Венский философ-эклектик признает значение советов. Его смелость идет так далеко, что он их усыновляет. Он прямо провозглашает их аппаратом социальной революции. Макс Адлер, разумеется, за социальную революцию. Но не за бурную, баррикадную, террористическую, кровавую, а за разумную, экономную, уравновешенную, юридически канонизированную, в философском участке одобренную.

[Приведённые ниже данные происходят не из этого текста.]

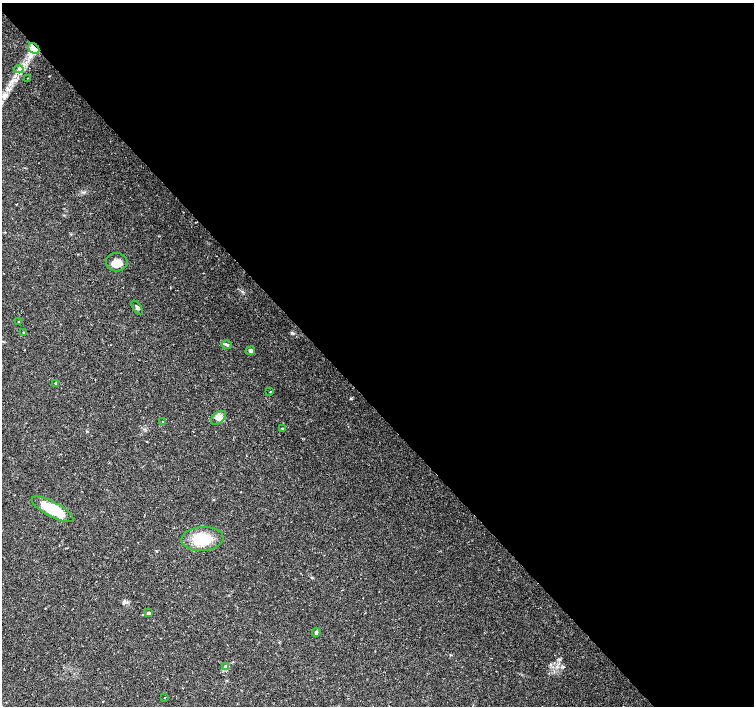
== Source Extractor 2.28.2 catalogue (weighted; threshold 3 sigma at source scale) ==
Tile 8 of 4 x 4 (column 4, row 2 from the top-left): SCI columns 4516-6018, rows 3027-4433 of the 6018 x 5986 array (HDU 1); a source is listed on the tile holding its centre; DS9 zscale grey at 2 x 2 block average (1 PNG px = mean of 2 x 2 image px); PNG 756 x 708 px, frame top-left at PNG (2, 3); each listed source drawn as its Kron ellipse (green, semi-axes under 4 px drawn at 4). Shown black and unused: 57% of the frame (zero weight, under 2 of 3 exposures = <1% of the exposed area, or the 3 px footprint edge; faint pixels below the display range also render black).
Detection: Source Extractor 2.28.2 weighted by HDU 2 'WHT'; one run over the whole footprint, this tile lists its part. Background 0.0339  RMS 0.0039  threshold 0.0178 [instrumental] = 3 sigma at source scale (4.5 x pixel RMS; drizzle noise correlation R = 1.50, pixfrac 1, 0.0396/0.0396 arcsec/px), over >= 5 px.
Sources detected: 22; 2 inside a brighter listed object's ellipse — not listed separately; the other 20 listed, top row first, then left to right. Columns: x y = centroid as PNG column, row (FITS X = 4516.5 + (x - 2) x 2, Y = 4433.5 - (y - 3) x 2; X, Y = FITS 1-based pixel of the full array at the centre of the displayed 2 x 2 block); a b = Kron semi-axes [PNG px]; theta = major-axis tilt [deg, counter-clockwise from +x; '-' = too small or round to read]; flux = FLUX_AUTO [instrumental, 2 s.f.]
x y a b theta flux
34 49 6 4 -43 24
19 69 5 2 - 1.3
28 78 2 2 - 0.37
117 262 10 9 - 8
137 308 8 3 -56 1.6
18 322 3 2 - 0.4
24 332 2 2 - 0.52
227 345 5 4 - 1.8
250 351 5 4 - 1.8
56 383 4 3 - 1.5
270 392 2 2 - 0.62
219 418 8 5 40 4.3
163 422 3 2 - 0.6
282 428 3 3 - 0.78
52 509 23 7 -28 35
203 539 21 12 3 28
149 613 4 3 - 1.6
316 632 4 4 - 1.4
226 667 4 2 - 1.2
164 698 2 2 - 1.5
Overlapping masked pixels (flux is a lower limit): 1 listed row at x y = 34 49
Diffuse or blended objects may show on this block-average render without a row.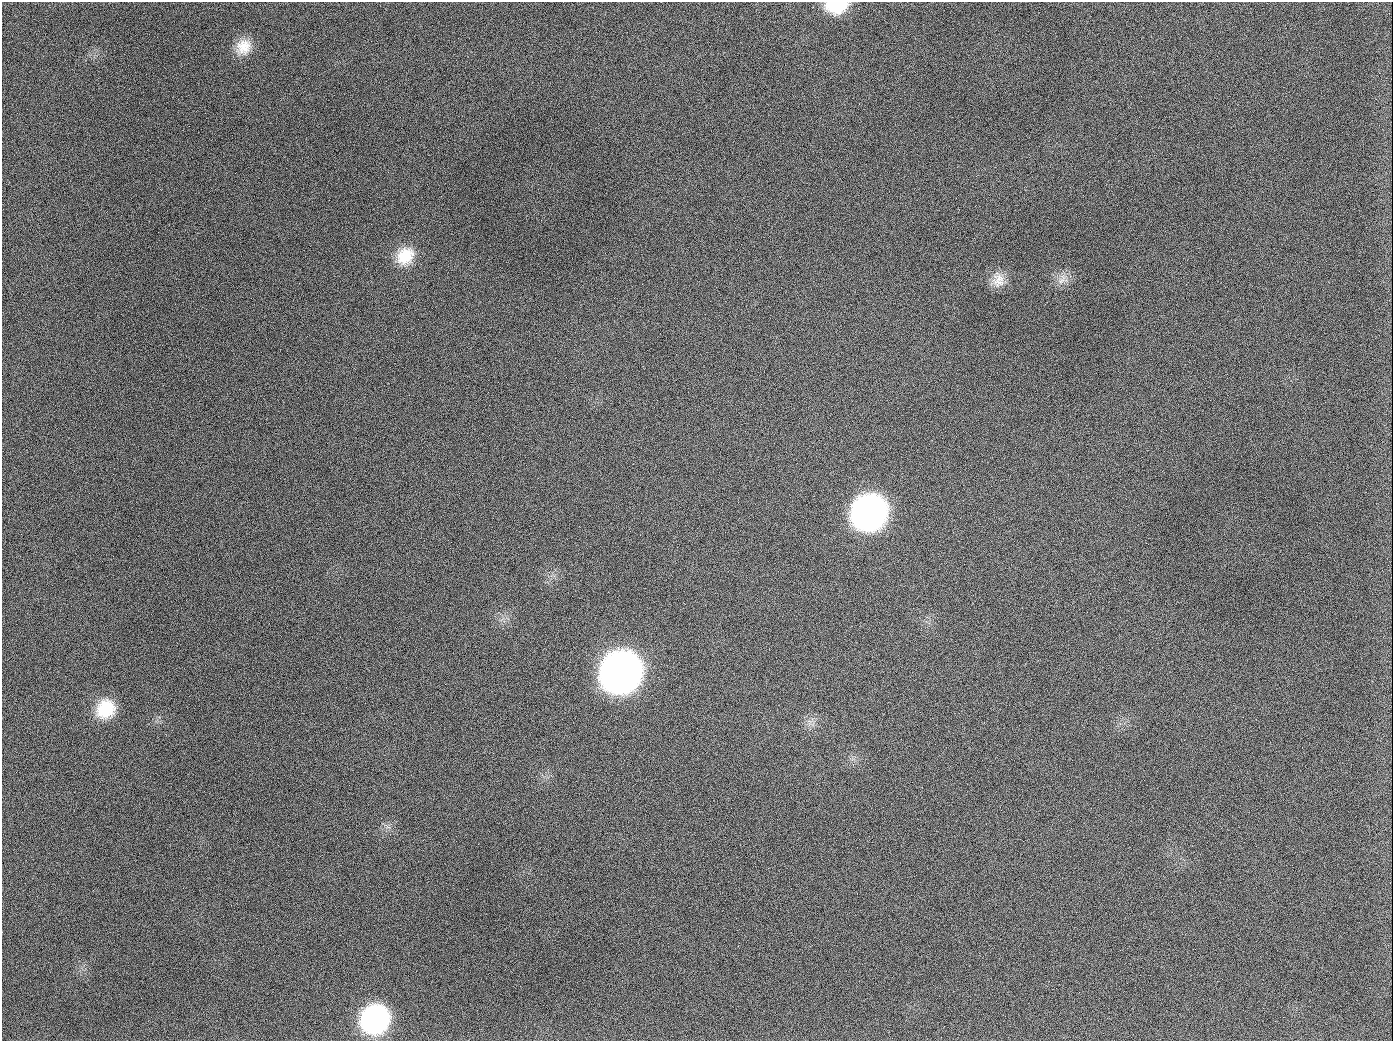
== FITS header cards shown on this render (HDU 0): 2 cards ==
NAXIS1  =                 1391
NAXIS2  =                 1039

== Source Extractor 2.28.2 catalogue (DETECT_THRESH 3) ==
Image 1391 x 1039 px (HDU 0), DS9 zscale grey, 1 PNG px = 1 image px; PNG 1395 x 1043 px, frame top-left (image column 1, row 1039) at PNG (2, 2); no overlay
Background 1470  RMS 69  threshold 206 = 3 sigma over >= 5 px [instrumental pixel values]
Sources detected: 12; all 12 listed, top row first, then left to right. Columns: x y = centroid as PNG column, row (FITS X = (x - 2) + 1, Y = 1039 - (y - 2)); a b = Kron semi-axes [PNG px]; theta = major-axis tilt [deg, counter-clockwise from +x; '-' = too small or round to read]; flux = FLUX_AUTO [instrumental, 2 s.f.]
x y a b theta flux
836 6 21 12 3 1.6e+05
244 47 21 18 54 9.5e+04
189 126 2 2 - 5.9e+03
405 256 24 20 46 1.4e+05
1062 279 18 7 62 3.6e+04
998 280 20 17 78 6.7e+04
654 407 3 2 - 3.8e+03
869 513 24 22 43 2.4e+06
621 672 26 23 47 5.3e+06
105 709 22 20 45 1.7e+05
375 1019 22 20 46 9.3e+05
944 1026 3 2 - 3.9e+03
At the frame edge (FLAGS 8, measured only in part): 1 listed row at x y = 836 6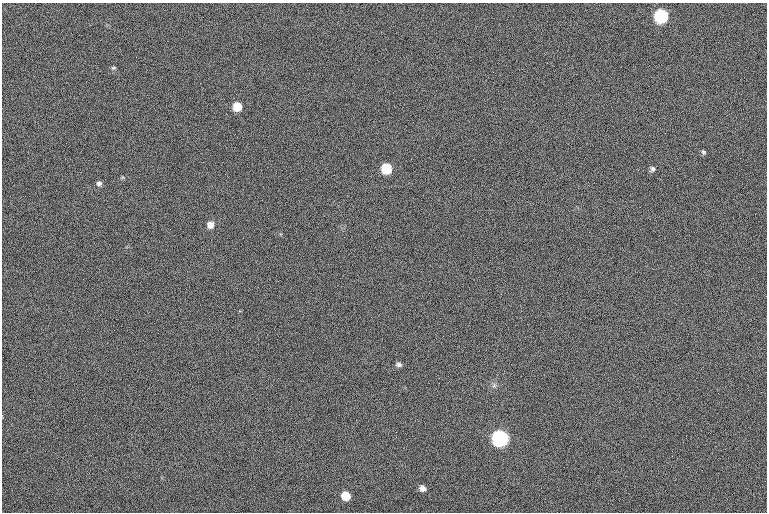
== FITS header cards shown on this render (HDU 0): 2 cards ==
NAXIS1  =                  765 /fastest changing axis
NAXIS2  =                  510 /next to fastest changing axis

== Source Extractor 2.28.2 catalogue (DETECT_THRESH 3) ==
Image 765 x 510 px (HDU 0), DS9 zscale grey, 1 PNG px = 1 image px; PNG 769 x 514 px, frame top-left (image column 1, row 510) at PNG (2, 3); no overlay
Background 160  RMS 7.9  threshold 23.6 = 3 sigma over >= 5 px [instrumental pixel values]
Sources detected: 17; all 17 listed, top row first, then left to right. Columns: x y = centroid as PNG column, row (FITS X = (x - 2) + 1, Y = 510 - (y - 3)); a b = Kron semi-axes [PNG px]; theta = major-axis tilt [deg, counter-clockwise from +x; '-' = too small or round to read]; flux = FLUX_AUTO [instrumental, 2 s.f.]
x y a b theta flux
662 15 9 9 - 45000
113 68 6 4 6 700
237 106 7 6 - 10000
703 152 7 5 -39 820
386 168 7 7 - 23000
652 169 7 6 - 1300
99 183 7 5 11 1300
210 225 6 6 - 3800
399 365 7 5 -1 1400
439 378 2 2 - 280
439 383 2 2 - 2000
494 385 7 4 57 1000
396 432 3 2 - 450
396 437 2 2 - 1200
500 439 8 8 - 170000
423 488 6 5 - 2700
346 496 7 6 - 12000

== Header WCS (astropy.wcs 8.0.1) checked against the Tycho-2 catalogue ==
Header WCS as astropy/WCSLIB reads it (CRVAL/CRPIX/CD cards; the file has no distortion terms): RA---TAN/DEC--TAN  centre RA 23:20:00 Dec +26:14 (350.00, +26.23 deg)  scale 1.07 arcsec/px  FOV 13.6' x 9.1'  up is -180 deg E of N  parity flipped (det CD > 0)
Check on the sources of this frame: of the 17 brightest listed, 5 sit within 1.5 arcsec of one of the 6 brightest Tycho-2 stars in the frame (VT <= 12.22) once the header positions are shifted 0.74 arcsec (0.72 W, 0.18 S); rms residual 0.46 arcsec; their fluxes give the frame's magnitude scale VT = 22.22 - 2.5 log10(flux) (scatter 0.28 mag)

Макс Адлер не пугается даже того, что советы нарушают «принцип» конституционного разделения властей (в австрийской социал-демократии есть не мало болванов, которые в таком нарушении видят великий недочет советской системы!), – наоборот, адвокат профессиональных союзов и юрисконсульт социальной революции, Макс Адлер в слиянии властей видит даже преимущество, которое обеспечивает непосредственное выражение воли пролетариата. Макс Адлер – за непосредственное выражение воли пролетариата, но только не путем прямого захвата власти через посредство советов. Он предлагает метод более надежный. В каждом городе, районе, квартале рабочие советы должны «контролировать» полицейских и иных чиновников, навязывая им «волю пролетариата». Каково же будет, однако, «государственно-правовое» положение советов в республике Зейца, Реннера и K°? На это наш философ отвечает: «Рабочие советы в последнем счете получат столько государственно-правовой мощи, сколько обеспечат ее за собой путем своей деятельности» («Arbeiter Zeitung», N 179, 1 Juli 1919).

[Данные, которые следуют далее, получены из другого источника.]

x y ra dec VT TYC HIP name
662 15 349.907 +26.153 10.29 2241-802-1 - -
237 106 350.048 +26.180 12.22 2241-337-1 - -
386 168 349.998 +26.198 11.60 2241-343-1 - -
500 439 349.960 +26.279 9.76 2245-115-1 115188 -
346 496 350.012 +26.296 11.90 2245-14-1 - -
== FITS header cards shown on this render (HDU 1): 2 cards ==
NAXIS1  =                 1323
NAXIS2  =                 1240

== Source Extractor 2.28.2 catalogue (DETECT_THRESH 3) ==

Пролетарские советы должны постепенно врастать в политическую власть пролетариата, как прежде, по теории реформизма, все пролетарские организации должны были врастать в социализм, чему, однако, немножко помешали непредвиденные четырехлетние недоразумения между центральными государствами и Антантой и все, что после того последовало. От экономной программы планомерного врастания в социализм без социальной революции пришлось отказаться. Но зато открылась перспектива планомерного врастания советов в социальную революцию – без вооруженного восстания и захвата власти.

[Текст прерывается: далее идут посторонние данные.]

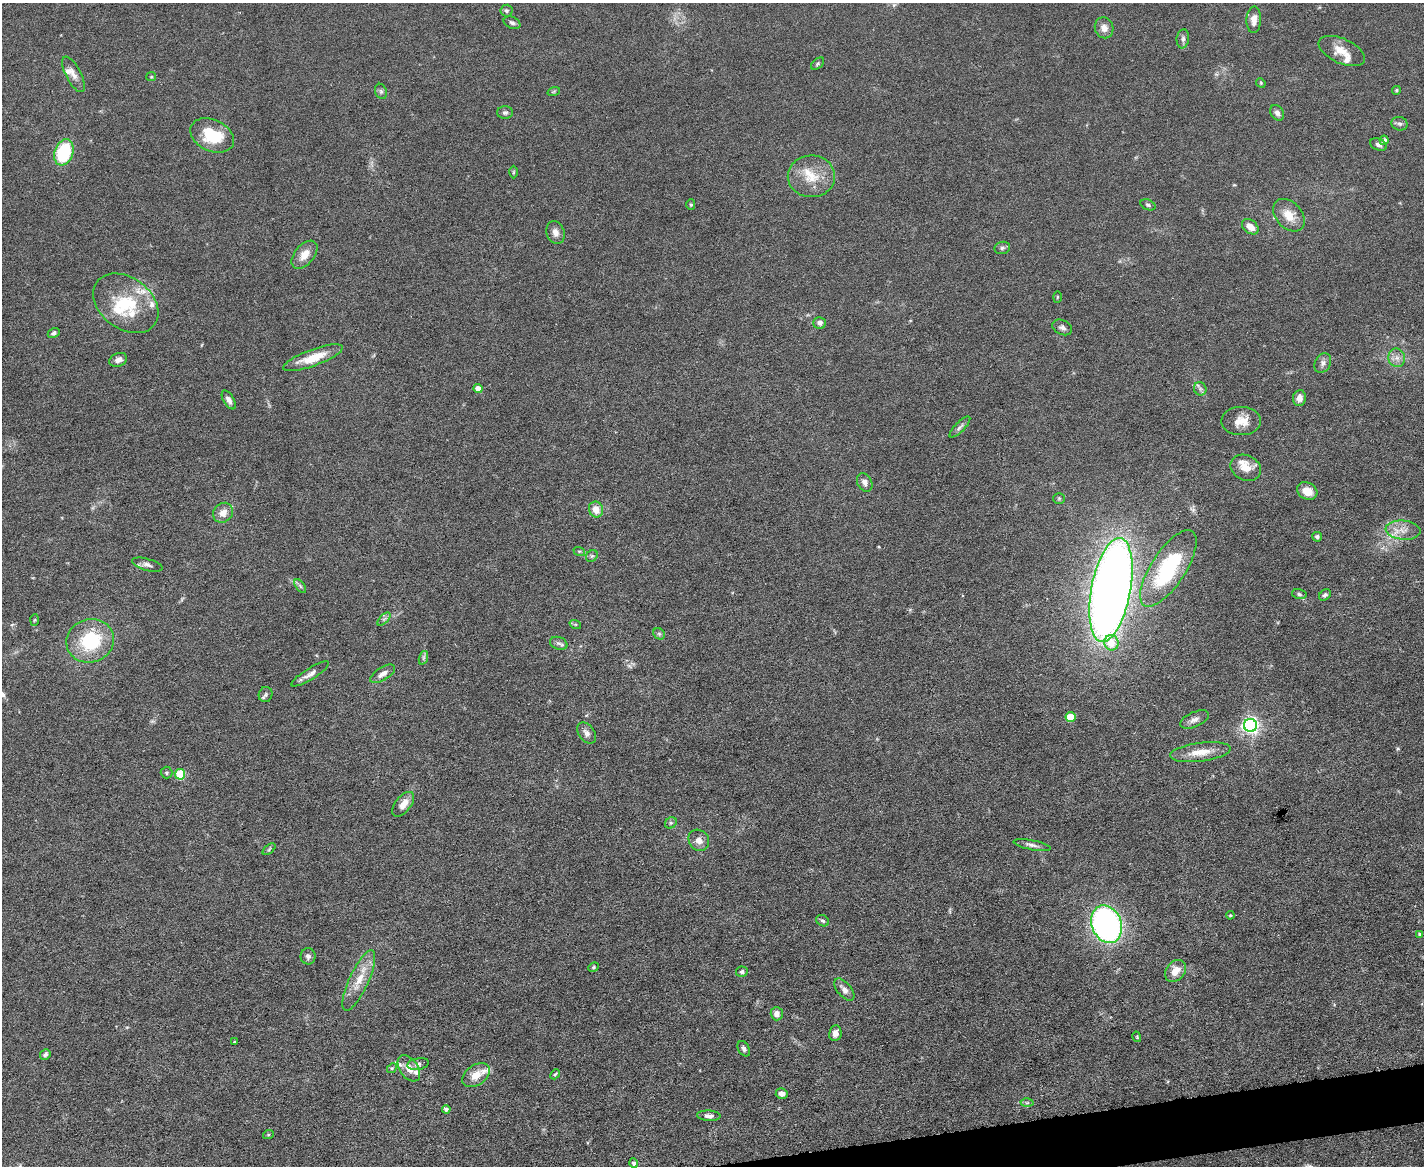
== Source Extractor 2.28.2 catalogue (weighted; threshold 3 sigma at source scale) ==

Для того, чтобы советы не погрязли в задачах районов и кварталов, отважный юрисконсульт предлагает – пропаганду социал-демократических идей! Политическая власть остается по-прежнему в руках буржуазии и ее помощников. Но зато в районах и кварталах советы контролируют приставов и околоточных. А в утешение рабочему классу и одновременно для централизации его мысли и воли Макс Адлер по воскресеньям будет читать рефераты о государственно-правовом положении советов, как в прошлом он читал рефераты о государственно-правовом положении профессиональных союзов.
«Таким путем, – обещает Макс Адлер, – порядок государственно-правового регулирования положения рабочих советов, их вес и значение были бы обеспечены по всей линии государственно-общественной жизни, и – без диктатуры советов – советская система приобрела бы влияние, больше которого она не могла бы иметь и в республике советов; в то же время не пришлось бы оплачивать это влияние политическими бурями и экономическими разрушениями». (Там же). Как видим, вдобавок ко всему остальному Макс Адлер остается еще в согласии с австрийской традицией: сделать революцию, не поссорившись с господином прокурором.
Родоначальником этой школы и ее высшим авторитетом является Каутский. Тщательно оберегая, особенно после дрезденского партейтага и первой русской революции, свою репутацию хранителя марксистской ортодоксии, Каутский время от времени неодобрительно покачивал головою по поводу наиболее компрометирующих выходок своей австрийской школы. По примеру покойника Виктора Адлера, Бауэр, Реннер, Гильфердинг – все вместе и каждый в отдельности – считали Каутского слишком педантичным, слишком неповоротливым, но очень почтенным и вполне полезным отцом и учителем церкви квиетизма.